Cary Tennis: Stories, Poems, Works in Progress

The Traveler: The Hand of God

Cary Tennis

The Traveler, or, Meditations of a Company Man, illuminates the inner life of an assassin trained as a child in the art of murder and employed by a shadowy company whose national allegiances are forever cloaked in mystery. The short pieces that make up The Traveler weave in and out of time in an organic pattern more akin to music than to narrative fiction. Its pleasures lie in the joy of words heard and felt for their own particular, undefinable magic.

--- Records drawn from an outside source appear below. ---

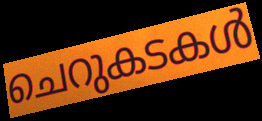
ചെറുകടകൾ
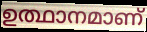
ഉത്ഥാനമാണ്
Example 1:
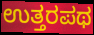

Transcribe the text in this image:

ಉತ್ತರಪಥ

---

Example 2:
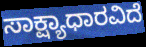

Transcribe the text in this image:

ಸಾಕ್ಷ್ಯಾಧಾರವಿದೆ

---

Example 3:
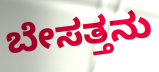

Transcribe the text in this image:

ಬೇಸತ್ತನು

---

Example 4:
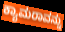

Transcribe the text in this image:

ಕ್ಯಾಮರಾವನ್ನು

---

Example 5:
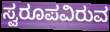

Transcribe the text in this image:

ಸ್ವರೂಪವಿರುವ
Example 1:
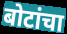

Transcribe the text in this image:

बोटांचा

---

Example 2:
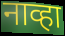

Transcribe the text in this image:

नाव्हा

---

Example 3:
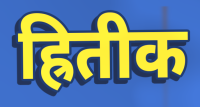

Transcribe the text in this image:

ह्रितीक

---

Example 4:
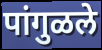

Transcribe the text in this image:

पांगुळले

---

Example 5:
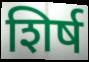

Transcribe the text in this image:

शिर्ष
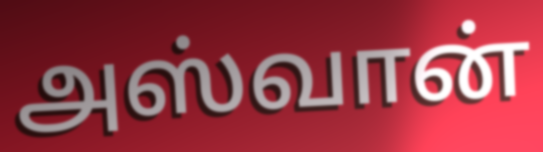
அஸ்வான்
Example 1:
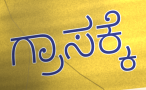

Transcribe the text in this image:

ಗ್ರಾಸಕ್ಕೆ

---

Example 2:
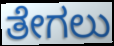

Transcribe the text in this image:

ತೇಗಲು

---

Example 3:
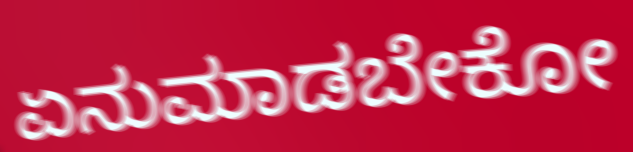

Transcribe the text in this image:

ಏನುಮಾಡಬೇಕೋ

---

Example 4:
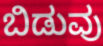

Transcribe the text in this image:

ಬಿಡುವು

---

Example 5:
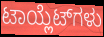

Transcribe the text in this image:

ಟಾಯ್ಲೆಟ್‌ಗಳು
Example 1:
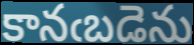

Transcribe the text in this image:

కానఁబడెను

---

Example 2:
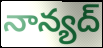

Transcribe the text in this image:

నాన్యద్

It wasn’t supposed to be dangerous. I was not assigned to kill anyone. I was just supposed to meet a fellow agent and receive a little gift, a slip of paper with a number on it, and a key to a locker. And then a whole series of unexpected things happened and I was hanging from a cliff by a thread, a very strong thread, one of the threads from our lab, actually, a thread based on spider silk, like the stuff Spiderman shoots out of the reservoir on his wrist. And in that moment, looking down at the village below and just hoping I wasn’t going to fall, for I had just begun to perfect certain chess moves I was looking forward to employing in my next company-wide tournament game, and I had a new tie I wanted to wear and I’d gotten a new novel by Vladimir Nabokov I’d never read before and there were some other things worth living for that flashed before me, that pierced me with regret, and made me angry at the gods that it might end right here, not very dramatically really but in a messy and painful way, due to a mistake, a careless mistake, born out of pride and overconfidence and a careless survey of the location.
The cliff was rocky and I was hanging sideways with my cheek against a crumbling outcropping of sandstone. Something was crawling in my ear. I felt I was about to sneeze. I had to pee. I had an itch on my ankle I could not scratch. It reminded me of a time when I was a kid only a few months before I was taken from my home, I must have been six years old but an ambitious six years old and climbed too high in an oak tree and spent six hours there until my father went looking for me and called my name and looked up and saw me there and laughed, I’ll never forget the fact that he laughed.
There was a tug on the ultra-strong thread from which I was more or less dangling over infinity and I began to be slowly winched up the side of the cliff. Again, as when my father discovered me stuck high in a tree I didn’t remember climbing, there was laughter. As if waking from a dream, I saw that I would not die.
This kind of thing would happen every now and then but usually, if something went wrong, it was like a missed connection, a hotel desk clerk who cannot find a key, who has never heard of the person you are supposed to meet, or an address that does not exist, or is apparently a vacant lot, or a contact supposedly posing as an industrial pipe salesman who turns out to be actually an industrial pipe salesman.
“I wish I had some of that,” said my rescuer.
“This super-strong thread?” I said.
“Duh,” he said.
“I could get you some,” I said. “They make it in the lab.”
Another time, and this is more serious, I genuinely felt the hand of God steady me as I fell from a rooftop onto the roof of a waiting car. You see this happen in movies and it looks like the roof of the car cushions the fall but not really. I had misjudged a leap from a ledge—other things had gone wrong or I would not have been out there on the ledge, naturally—and began to fall backwards toward the street and I swear, as I fell, I felt the hand of God on the small of my back, slowing my fall, so that when I landed on the roof of the car—it was a Land Rover, a nice car to be inside—it was like landing on a featherbed.